L’économie de l’Union européenne est à nouveau en croissance, en partie. Après que la pandémie ait plongé les 27 États membres dans le désarroi en 2020, la reprise en 2021 a rattrapé le terrain perdu et plus encore. Mais, même en dehors du choc économique de la guerre en Ukraine et de la flambée des prix de l’énergie qui l’accompagne, la croissance de l’Union européenne n’est pas ce qu’elle paraît. Avant et après la pandémie, c’est déséquilibré à un niveau beaucoup plus profond.

Cependant, la différence entre les pays de l’Est et de l’Ouest de l’UE s’est réduite. La Pologne et la Hongrie pourraient souvent faire la une des journaux pour leur recul démocratique perçu, mais ce sont des réussites économiques de l’ancien bloc de l’Est. Avant le COVID, la Pologne augmentait de plus de 4 % par an en moyenne depuis son adhésion à l’UE.

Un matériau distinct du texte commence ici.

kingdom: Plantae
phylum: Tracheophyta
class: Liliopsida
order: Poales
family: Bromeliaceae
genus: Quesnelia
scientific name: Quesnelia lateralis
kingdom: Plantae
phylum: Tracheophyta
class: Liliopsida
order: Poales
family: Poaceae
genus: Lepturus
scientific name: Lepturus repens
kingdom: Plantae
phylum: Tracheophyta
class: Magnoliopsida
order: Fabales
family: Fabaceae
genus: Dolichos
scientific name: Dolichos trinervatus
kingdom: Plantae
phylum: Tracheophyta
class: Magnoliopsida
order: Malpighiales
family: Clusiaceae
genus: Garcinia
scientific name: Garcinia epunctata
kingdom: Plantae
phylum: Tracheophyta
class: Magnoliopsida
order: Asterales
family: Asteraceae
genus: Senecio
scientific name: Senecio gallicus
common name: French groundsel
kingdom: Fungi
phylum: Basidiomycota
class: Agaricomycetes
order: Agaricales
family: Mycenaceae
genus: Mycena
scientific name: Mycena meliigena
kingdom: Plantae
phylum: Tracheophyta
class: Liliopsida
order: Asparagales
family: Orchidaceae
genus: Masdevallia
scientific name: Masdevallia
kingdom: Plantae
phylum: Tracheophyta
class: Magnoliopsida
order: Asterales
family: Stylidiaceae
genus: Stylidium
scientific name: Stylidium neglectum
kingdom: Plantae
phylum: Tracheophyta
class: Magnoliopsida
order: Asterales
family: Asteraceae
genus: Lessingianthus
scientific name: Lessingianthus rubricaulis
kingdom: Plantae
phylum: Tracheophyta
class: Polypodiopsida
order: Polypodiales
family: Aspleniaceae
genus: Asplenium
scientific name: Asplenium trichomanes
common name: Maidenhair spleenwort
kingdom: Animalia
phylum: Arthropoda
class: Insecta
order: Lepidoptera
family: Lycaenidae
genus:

Une grande partie de cela est due aux fonds de cohésion de l’UE, par lesquels l’argent est injecté dans les régions en dessous de certains seuils de produit intérieur brut (PIB) par habitant. Plus une région est inférieure au seuil, plus elle reçoit d’argent pour les entreprises, l’éducation et les infrastructures. Entre les Balkans et les pays baltes, la croissance a largement dépassé celle de l’Europe occidentale et septentrionale ces dernières années.

attention à l’écart

Ce sont les disparités au sein des pays qui menacent discrètement la prospérité de l’Union européenne. Ils sont soigneusement cachés derrière des chiffres de PIB raisonnablement sains, qui sont principalement soutenus par la croissance dans les régions entourant les grandes villes. Mais certaines régions, notamment les régions rurales ou celles qui étaient autrefois des puissances industrielles, sont perdantes.

Prenez la France, où le PIB par habitant de la région parisienne a augmenté régulièrement de 1,2 % en moyenne au cours des deux décennies qui ont précédé la pandémie. En revanche, de nombreuses régions de la moitié nord du pays étaient presque complètement stagnantes. Quelques autres ont même contracté.

De même, la région de Lombardie autour de Milan, la région la plus riche d’Italie, a creusé l’écart de PIB avec le reste du pays sur la même période. Certaines régions des Pays-Bas, du Luxembourg, d’Espagne et de Grèce affichent également des améliorations quasi nulles du PIB par habitant sur deux décennies. En bref : les inégalités régionales au sein des pays se creusent.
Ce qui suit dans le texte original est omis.